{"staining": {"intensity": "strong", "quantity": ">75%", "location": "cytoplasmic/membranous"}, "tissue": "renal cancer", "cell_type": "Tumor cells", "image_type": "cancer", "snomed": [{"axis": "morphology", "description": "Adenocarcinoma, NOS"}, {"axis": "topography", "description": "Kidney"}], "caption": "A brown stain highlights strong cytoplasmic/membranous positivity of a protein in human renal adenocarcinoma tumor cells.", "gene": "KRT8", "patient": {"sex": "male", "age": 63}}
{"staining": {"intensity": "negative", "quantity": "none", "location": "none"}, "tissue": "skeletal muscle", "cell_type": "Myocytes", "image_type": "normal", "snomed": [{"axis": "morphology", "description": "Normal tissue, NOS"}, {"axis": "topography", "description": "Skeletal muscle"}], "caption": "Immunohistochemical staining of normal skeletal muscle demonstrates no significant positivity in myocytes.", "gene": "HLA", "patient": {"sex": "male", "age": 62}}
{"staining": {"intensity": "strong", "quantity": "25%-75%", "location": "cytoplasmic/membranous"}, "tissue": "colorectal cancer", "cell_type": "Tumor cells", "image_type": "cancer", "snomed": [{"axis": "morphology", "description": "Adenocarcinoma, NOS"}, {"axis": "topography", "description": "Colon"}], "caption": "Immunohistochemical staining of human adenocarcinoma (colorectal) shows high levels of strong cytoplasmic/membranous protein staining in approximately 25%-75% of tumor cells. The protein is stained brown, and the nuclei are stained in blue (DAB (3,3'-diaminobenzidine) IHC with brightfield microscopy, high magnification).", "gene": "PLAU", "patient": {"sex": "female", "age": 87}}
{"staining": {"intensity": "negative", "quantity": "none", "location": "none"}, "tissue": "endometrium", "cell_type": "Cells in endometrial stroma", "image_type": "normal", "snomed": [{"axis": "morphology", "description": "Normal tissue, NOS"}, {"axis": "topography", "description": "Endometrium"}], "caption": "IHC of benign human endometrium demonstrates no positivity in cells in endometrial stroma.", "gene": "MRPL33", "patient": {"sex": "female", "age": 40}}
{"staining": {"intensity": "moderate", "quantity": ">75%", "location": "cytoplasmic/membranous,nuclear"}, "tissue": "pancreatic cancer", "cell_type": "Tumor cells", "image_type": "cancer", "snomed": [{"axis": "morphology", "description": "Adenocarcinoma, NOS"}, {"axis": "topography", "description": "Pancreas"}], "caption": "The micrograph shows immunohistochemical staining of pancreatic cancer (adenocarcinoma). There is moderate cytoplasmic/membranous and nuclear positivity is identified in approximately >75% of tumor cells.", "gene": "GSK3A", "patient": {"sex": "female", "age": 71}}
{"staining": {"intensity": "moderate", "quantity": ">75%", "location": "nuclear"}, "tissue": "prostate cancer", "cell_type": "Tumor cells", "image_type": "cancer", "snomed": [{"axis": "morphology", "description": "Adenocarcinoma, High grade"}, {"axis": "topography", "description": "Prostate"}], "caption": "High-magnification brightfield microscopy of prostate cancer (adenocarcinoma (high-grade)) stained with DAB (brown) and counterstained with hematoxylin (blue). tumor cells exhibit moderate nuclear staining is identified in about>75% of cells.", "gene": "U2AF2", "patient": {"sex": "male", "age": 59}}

──────

§ What you need to do: From the data above, show each line that contains "demonstrates".

§ Solution for this task:
{"staining": {"intensity": "negative", "quantity": "none", "location": "none"}, "tissue": "skeletal muscle", "cell_type": "Myocytes", "image_type": "normal", "snomed": [{"axis": "morphology", "description": "Normal tissue, NOS"}, {"axis": "topography", "description": "Skeletal muscle"}], "caption": "Immunohistochemical staining of normal skeletal muscle demonstrates no significant positivity in myocytes.", "gene": "HLA", "patient": {"sex": "male", "age": 62}}
{"staining": {"intensity": "negative", "quantity": "none", "location": "none"}, "tissue": "endometrium", "cell_type": "Cells in endometrial stroma", "image_type": "normal", "snomed": [{"axis": "morphology", "description": "Normal tissue, NOS"}, {"axis": "topography", "description": "Endometrium"}], "caption": "IHC of benign human endometrium demonstrates no positivity in cells in endometrial stroma.", "gene": "MRPL33", "patient": {"sex": "female", "age": 40}}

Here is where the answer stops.